-- RECORD EXTRACTS follows --

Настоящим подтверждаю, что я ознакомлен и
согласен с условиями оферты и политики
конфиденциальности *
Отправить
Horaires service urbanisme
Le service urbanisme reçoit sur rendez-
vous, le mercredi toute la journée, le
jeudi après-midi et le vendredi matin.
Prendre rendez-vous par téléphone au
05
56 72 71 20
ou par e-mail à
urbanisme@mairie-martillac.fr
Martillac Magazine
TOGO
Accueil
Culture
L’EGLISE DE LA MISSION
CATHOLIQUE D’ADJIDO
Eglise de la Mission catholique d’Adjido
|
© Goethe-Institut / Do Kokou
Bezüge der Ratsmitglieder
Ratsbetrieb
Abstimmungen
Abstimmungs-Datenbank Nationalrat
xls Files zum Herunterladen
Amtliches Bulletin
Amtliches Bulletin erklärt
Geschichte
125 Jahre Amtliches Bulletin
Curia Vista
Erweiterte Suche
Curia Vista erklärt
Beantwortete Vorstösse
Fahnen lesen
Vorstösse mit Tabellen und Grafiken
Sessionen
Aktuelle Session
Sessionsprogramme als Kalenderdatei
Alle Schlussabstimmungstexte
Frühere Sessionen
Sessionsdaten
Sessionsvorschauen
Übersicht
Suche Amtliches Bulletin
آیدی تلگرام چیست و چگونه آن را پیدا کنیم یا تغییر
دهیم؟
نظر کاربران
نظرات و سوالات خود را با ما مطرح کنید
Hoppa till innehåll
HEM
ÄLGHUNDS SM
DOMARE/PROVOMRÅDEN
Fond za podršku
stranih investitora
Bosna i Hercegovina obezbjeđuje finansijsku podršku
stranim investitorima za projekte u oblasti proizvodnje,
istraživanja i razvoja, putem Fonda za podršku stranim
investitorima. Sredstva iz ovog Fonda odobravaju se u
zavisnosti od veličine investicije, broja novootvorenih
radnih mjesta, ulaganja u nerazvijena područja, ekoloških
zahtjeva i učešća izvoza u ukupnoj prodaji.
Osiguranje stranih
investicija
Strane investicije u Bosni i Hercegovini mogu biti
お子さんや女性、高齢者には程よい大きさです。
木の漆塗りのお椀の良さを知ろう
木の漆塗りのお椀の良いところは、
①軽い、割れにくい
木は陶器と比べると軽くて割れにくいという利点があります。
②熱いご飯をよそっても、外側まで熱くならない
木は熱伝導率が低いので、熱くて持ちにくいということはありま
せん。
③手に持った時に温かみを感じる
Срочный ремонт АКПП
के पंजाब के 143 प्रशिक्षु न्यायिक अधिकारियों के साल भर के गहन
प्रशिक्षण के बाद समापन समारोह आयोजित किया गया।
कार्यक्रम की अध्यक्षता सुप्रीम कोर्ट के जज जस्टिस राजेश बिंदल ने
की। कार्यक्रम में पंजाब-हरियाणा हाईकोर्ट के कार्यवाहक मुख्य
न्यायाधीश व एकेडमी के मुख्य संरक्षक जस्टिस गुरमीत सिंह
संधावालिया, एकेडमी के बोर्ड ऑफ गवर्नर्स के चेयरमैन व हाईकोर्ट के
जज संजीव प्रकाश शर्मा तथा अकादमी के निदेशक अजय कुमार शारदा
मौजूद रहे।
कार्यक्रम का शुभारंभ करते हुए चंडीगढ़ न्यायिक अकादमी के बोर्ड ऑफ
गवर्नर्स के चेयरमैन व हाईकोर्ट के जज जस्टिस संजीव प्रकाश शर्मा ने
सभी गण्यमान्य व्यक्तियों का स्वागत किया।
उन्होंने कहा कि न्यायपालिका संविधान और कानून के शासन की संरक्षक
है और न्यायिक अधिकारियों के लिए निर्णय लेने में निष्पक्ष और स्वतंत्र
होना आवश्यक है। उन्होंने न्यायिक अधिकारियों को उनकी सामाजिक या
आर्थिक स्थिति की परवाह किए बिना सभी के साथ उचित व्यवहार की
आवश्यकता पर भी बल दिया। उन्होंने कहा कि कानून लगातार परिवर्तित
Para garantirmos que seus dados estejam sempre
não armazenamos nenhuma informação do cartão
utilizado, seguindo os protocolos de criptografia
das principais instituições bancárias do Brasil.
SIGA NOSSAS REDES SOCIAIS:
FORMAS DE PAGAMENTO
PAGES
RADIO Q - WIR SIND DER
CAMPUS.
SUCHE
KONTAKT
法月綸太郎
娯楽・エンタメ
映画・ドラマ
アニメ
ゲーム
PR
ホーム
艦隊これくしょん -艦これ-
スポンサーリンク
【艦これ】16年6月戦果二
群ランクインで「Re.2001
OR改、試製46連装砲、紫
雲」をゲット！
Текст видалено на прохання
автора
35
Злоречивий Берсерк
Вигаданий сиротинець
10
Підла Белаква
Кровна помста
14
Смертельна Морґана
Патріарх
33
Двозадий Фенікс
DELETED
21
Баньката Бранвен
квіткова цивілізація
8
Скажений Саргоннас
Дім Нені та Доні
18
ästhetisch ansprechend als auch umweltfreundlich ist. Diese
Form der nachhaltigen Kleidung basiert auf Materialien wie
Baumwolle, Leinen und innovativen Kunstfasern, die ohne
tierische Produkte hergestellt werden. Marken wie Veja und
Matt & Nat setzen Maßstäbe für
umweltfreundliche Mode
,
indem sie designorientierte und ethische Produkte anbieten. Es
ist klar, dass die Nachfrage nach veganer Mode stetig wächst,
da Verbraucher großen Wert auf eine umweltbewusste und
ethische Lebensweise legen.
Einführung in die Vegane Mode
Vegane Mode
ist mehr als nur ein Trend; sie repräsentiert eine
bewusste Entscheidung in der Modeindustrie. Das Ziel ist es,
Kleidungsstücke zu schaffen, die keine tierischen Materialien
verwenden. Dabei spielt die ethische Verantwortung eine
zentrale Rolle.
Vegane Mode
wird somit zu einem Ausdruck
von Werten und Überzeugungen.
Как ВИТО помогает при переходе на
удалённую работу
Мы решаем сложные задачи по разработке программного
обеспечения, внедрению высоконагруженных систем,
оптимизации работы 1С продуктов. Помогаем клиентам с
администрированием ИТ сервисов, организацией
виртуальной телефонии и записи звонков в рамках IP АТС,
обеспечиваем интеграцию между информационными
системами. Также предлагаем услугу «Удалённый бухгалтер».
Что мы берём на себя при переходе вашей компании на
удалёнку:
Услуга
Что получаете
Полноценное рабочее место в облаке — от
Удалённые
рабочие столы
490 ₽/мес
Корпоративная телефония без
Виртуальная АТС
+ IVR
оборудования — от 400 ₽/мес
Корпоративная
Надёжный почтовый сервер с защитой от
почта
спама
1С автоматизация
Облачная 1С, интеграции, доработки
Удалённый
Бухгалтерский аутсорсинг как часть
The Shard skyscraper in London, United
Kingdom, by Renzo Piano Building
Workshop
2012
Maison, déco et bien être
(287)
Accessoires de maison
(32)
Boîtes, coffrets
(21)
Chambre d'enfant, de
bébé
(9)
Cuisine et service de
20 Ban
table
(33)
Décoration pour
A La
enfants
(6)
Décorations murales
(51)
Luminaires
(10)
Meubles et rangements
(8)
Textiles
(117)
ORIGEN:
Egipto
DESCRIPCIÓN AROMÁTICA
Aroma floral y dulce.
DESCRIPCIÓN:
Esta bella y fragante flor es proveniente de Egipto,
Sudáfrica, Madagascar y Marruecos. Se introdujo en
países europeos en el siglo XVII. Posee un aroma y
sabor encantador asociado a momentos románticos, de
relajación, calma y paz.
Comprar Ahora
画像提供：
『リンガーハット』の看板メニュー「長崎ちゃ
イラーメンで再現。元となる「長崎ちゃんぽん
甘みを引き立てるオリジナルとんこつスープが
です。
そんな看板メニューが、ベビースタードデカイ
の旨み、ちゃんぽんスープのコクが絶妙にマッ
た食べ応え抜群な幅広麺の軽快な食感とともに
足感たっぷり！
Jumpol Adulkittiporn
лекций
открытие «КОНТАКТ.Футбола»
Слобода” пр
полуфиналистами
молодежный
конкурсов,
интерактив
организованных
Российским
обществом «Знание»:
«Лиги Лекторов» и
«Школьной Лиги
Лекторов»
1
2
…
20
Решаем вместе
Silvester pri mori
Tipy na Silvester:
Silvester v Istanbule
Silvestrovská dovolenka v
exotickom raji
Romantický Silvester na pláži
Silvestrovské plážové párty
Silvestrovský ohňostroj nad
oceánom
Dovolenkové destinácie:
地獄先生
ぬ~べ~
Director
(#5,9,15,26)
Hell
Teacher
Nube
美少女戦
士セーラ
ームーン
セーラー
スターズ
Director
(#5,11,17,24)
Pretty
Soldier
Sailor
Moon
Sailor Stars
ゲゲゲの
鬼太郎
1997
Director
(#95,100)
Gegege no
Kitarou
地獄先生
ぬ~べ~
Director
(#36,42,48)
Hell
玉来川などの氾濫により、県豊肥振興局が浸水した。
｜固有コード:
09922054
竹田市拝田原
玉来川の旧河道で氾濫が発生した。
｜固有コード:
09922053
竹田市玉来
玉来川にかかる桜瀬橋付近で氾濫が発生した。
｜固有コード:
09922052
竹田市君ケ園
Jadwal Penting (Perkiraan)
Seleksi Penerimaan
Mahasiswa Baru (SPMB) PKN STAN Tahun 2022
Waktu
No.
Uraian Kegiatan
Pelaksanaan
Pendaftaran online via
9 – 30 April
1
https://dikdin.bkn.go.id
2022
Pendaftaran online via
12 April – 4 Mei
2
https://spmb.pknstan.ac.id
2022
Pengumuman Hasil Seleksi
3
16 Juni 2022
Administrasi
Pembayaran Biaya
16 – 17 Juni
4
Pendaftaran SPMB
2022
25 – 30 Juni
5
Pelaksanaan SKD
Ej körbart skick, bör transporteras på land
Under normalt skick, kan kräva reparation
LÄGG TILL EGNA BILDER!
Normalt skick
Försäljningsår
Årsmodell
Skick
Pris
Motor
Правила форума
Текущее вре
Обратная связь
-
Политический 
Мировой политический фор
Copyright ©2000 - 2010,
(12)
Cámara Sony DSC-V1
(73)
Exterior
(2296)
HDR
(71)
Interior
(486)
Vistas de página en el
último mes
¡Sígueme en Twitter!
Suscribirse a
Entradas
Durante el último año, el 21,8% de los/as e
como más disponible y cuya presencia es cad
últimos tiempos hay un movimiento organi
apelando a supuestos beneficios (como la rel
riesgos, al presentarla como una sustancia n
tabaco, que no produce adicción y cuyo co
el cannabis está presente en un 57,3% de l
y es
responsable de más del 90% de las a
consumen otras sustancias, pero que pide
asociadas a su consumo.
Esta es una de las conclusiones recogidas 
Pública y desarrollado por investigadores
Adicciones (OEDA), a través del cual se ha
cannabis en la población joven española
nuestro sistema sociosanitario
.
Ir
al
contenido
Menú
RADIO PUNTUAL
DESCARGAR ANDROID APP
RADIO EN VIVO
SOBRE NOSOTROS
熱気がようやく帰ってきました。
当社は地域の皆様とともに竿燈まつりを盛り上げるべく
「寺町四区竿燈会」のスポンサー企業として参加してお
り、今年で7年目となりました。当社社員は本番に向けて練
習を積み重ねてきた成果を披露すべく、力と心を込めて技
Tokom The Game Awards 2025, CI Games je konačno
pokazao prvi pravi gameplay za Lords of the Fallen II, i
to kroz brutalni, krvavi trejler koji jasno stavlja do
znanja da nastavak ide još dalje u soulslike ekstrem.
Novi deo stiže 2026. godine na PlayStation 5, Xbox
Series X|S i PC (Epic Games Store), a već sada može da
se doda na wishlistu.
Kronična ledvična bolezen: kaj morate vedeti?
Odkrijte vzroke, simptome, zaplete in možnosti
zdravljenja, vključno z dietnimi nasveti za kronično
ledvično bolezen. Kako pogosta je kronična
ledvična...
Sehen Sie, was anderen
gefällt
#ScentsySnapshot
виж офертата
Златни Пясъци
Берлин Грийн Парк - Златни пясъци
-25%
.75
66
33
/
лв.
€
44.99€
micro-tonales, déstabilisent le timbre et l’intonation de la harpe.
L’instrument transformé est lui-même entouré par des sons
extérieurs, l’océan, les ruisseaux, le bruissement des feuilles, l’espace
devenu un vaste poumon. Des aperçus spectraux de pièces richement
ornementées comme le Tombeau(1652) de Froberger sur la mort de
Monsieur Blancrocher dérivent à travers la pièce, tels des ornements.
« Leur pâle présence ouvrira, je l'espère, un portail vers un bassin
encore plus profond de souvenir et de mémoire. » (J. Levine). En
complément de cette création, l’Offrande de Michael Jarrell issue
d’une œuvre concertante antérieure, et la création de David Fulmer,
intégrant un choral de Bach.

-- RECORD EXTRACTS concluded --

ASSIGNMENT: Can you write out the lines above, from the first one through the one containing "Bosna i Hercegovina", exactly as they appear and nothing more?

ANSWER TO THE PROBLEM:
Настоящим подтверждаю, что я ознакомлен и
согласен с условиями оферты и политики
конфиденциальности *
Отправить
Horaires service urbanisme
Le service urbanisme reçoit sur rendez-
vous, le mercredi toute la journée, le
jeudi après-midi et le vendredi matin.
Prendre rendez-vous par téléphone au
05
56 72 71 20
ou par e-mail à
urbanisme@mairie-martillac.fr
Martillac Magazine
TOGO
Accueil
Culture
L’EGLISE DE LA MISSION
CATHOLIQUE D’ADJIDO
Eglise de la Mission catholique d’Adjido
|
© Goethe-Institut / Do Kokou
Bezüge der Ratsmitglieder
Ratsbetrieb
Abstimmungen
Abstimmungs-Datenbank Nationalrat
xls Files zum Herunterladen
Amtliches Bulletin
Amtliches Bulletin erklärt
Geschichte
125 Jahre Amtliches Bulletin
Curia Vista
Erweiterte Suche
Curia Vista erklärt
Beantwortete Vorstösse
Fahnen lesen
Vorstösse mit Tabellen und Grafiken
Sessionen
Aktuelle Session
Sessionsprogramme als Kalenderdatei
Alle Schlussabstimmungstexte
Frühere Sessionen
Sessionsdaten
Sessionsvorschauen
Übersicht
Suche Amtliches Bulletin
آیدی تلگرام چیست و چگونه آن را پیدا کنیم یا تغییر
دهیم؟
نظر کاربران
نظرات و سوالات خود را با ما مطرح کنید
Hoppa till innehåll
HEM
ÄLGHUNDS SM
DOMARE/PROVOMRÅDEN
Fond za podršku
stranih investitora
Bosna i Hercegovina obezbjeđuje finansijsku podršku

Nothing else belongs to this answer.